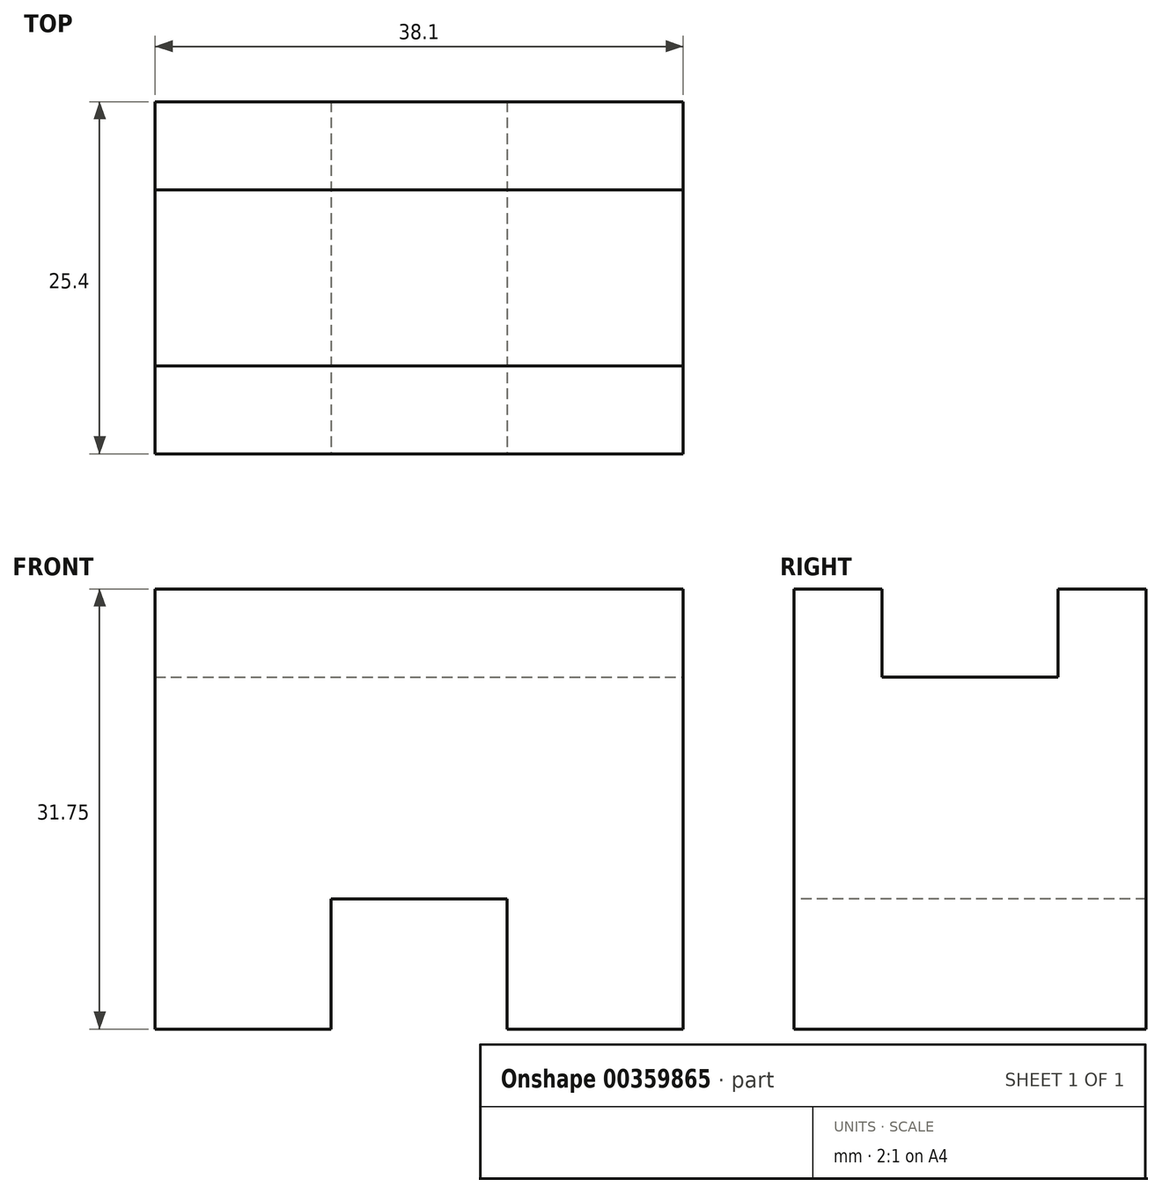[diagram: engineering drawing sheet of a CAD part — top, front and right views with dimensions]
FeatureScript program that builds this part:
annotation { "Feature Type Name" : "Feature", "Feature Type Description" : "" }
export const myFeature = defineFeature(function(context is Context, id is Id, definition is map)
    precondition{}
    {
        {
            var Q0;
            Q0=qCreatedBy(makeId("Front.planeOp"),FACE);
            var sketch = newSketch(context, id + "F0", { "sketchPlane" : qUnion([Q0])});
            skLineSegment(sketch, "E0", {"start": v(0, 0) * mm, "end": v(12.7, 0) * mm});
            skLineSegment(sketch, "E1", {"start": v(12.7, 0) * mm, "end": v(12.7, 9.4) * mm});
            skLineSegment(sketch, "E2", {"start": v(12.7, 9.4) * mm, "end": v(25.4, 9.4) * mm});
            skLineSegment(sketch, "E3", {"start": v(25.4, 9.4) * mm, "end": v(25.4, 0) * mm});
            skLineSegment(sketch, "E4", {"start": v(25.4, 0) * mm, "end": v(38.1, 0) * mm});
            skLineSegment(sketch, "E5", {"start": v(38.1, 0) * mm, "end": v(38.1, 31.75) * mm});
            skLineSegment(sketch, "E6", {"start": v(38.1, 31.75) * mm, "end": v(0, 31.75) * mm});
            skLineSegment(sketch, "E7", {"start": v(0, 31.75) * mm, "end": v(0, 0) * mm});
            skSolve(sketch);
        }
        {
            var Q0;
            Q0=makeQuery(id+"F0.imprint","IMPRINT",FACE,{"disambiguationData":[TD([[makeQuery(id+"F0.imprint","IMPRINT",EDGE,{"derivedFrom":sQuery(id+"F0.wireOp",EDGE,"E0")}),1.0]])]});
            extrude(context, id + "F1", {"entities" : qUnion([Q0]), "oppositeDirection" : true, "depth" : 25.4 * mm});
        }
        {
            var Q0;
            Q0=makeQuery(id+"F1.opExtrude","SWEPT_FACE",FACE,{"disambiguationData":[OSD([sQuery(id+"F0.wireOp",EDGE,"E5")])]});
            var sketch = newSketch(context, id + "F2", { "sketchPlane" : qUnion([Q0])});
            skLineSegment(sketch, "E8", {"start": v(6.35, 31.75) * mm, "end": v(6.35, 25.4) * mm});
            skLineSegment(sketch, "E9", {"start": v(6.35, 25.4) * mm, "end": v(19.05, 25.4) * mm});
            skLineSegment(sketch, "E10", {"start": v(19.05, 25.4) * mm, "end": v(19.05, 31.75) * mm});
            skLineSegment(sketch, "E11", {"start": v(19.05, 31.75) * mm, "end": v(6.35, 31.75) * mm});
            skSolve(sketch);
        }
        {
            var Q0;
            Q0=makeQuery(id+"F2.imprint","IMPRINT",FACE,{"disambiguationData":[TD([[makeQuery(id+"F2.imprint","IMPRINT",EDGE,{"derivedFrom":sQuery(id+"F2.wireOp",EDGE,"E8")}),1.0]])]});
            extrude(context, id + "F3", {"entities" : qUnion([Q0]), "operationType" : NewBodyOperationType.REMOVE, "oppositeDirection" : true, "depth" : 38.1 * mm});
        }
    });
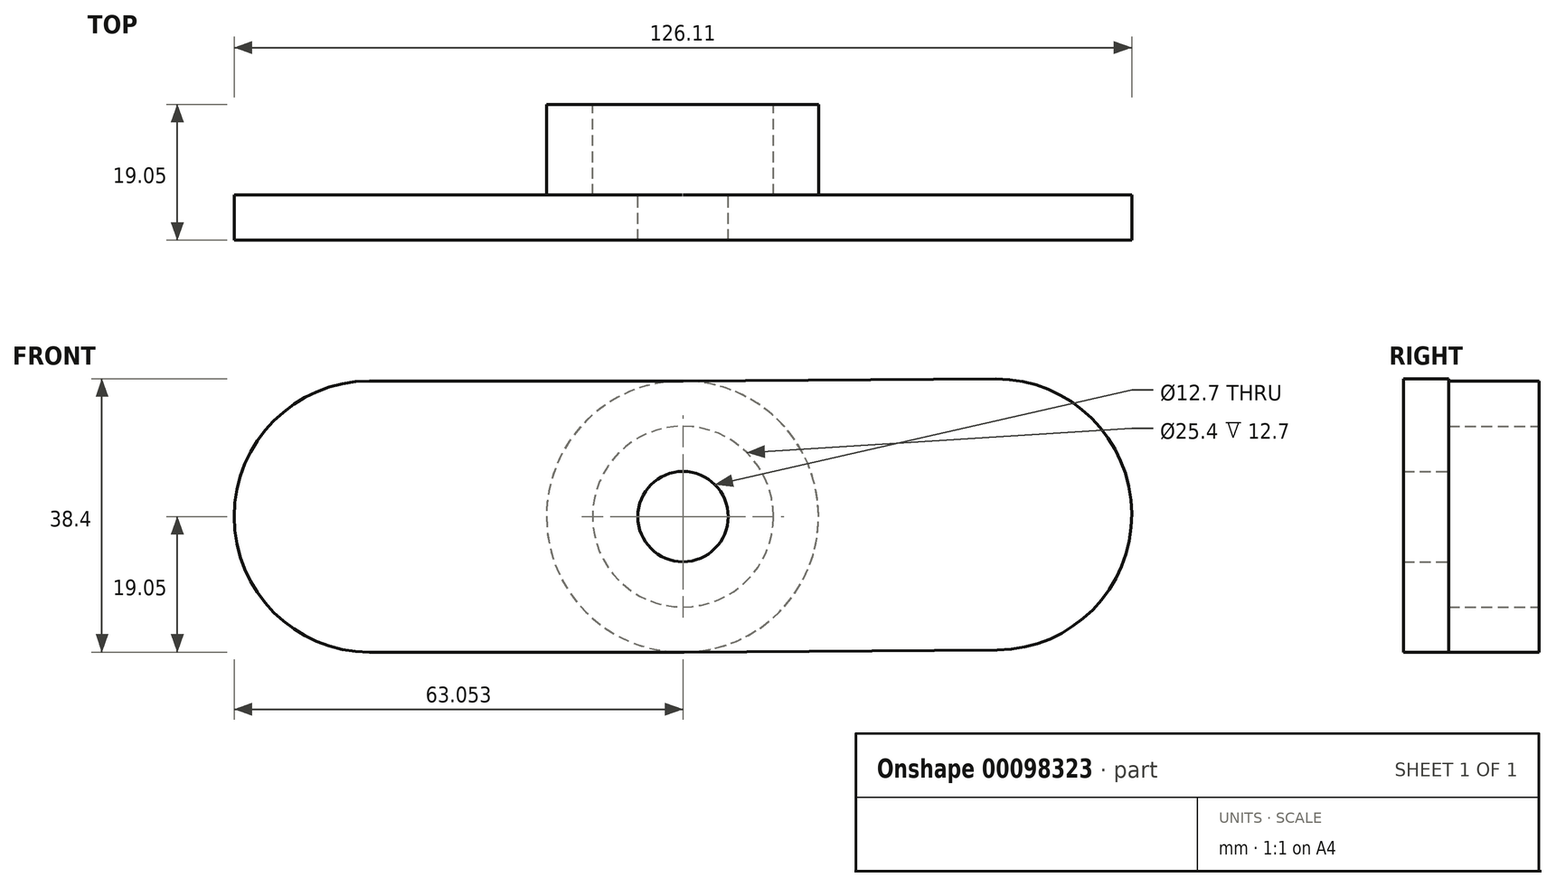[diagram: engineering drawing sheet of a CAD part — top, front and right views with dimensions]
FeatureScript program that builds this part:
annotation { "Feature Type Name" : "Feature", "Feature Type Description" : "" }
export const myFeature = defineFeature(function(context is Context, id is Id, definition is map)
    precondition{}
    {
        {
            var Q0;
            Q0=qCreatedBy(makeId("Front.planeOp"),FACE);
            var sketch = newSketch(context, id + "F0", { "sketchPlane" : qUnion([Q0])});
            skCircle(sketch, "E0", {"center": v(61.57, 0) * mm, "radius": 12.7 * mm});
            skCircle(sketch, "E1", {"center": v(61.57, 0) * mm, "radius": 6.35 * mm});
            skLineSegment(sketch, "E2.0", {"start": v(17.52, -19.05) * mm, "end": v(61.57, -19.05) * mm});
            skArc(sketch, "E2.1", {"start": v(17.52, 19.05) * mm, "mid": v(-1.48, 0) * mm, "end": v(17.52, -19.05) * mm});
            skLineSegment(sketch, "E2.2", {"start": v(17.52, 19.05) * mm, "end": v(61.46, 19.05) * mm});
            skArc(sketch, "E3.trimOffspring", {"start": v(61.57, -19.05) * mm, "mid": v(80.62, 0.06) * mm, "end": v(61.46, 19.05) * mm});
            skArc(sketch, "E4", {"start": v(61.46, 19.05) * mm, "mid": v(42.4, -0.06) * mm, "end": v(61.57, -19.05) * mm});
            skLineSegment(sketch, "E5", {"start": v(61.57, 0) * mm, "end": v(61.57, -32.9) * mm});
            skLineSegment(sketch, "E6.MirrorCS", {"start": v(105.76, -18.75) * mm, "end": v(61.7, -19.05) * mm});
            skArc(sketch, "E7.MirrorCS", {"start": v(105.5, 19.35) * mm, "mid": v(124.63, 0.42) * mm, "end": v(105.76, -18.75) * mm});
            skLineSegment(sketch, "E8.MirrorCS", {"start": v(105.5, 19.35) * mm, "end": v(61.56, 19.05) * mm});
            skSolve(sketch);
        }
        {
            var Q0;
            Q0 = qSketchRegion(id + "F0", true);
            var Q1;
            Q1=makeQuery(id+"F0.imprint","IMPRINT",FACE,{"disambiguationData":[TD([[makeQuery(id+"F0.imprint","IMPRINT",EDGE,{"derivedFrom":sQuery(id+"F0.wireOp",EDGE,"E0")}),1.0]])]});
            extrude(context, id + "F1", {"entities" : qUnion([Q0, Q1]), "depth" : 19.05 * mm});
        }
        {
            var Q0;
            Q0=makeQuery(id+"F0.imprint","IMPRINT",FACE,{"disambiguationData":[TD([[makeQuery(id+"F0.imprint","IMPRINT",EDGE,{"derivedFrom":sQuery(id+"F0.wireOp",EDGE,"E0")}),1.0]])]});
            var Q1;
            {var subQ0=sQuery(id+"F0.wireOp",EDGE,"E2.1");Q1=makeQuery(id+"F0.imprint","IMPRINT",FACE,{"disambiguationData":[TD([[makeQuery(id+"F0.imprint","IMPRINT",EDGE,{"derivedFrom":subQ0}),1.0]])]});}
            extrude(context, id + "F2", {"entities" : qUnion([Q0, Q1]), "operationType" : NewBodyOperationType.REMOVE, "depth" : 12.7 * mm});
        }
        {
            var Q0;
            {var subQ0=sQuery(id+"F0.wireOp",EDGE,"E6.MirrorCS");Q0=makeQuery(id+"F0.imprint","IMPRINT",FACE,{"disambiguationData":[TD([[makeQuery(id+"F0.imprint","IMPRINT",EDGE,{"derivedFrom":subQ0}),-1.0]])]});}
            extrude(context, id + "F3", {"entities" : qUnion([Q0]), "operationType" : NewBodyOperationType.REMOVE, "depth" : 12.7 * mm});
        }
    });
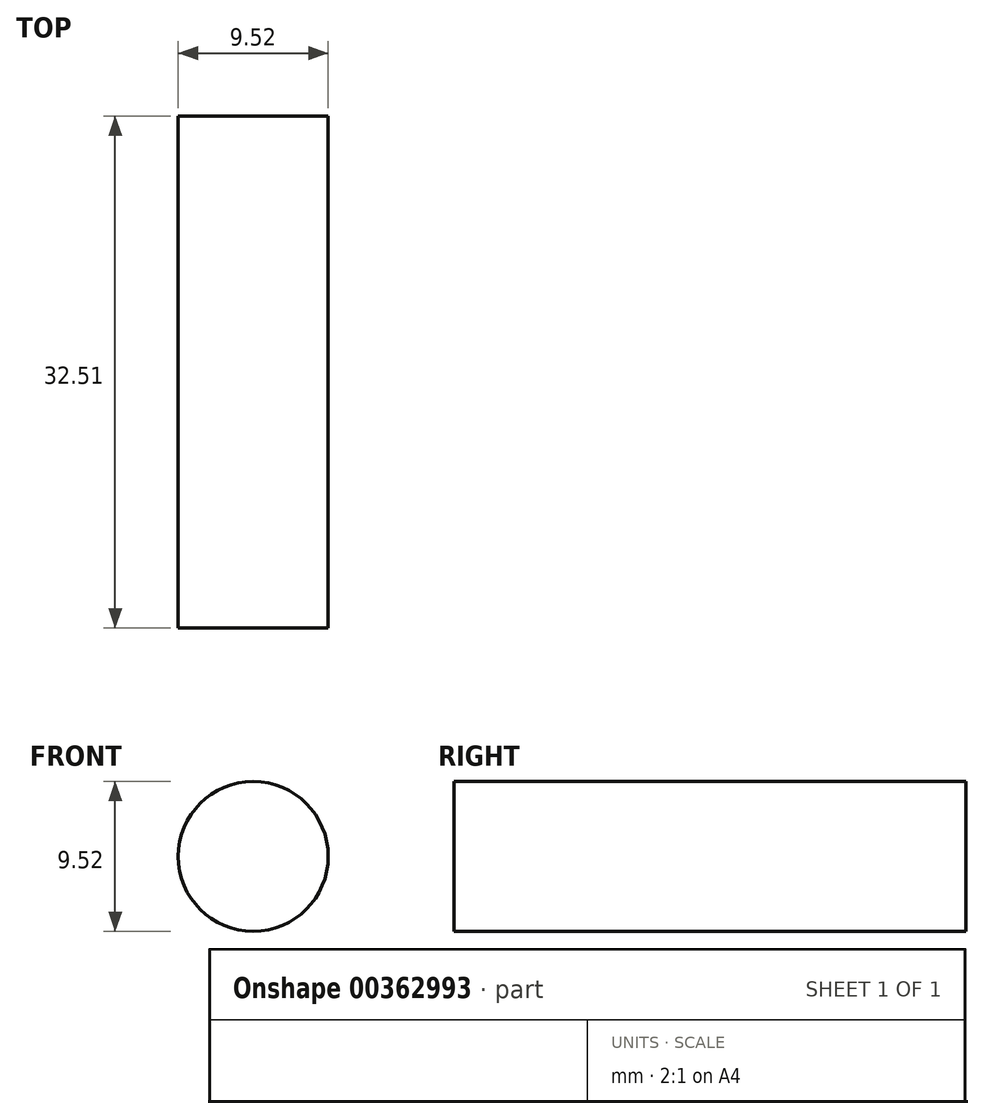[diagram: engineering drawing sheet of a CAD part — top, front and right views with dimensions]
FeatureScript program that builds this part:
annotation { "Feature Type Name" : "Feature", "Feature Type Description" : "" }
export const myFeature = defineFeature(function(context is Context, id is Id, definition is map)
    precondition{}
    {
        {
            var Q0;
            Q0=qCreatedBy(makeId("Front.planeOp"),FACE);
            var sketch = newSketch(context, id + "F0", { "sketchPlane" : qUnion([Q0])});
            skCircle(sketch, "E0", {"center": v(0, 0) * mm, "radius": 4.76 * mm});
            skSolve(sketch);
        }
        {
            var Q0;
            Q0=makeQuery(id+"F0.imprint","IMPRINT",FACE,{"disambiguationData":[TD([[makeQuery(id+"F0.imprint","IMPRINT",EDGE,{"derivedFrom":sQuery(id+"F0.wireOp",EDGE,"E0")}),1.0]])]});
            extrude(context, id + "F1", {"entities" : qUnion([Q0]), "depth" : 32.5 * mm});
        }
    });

**********

_Goal of the exercise_.
From the rows above, collect every line that contains the string "skCircle".

_Right answer_.
            skCircle(sketch, "E0", {"center": v(61.57, 0) * mm, "radius": 12.7 * mm});
            skCircle(sketch, "E1", {"center": v(61.57, 0) * mm, "radius": 6.35 * mm});
            skCircle(sketch, "E0", {"center": v(0, 0) * mm, "radius": 4.76 * mm});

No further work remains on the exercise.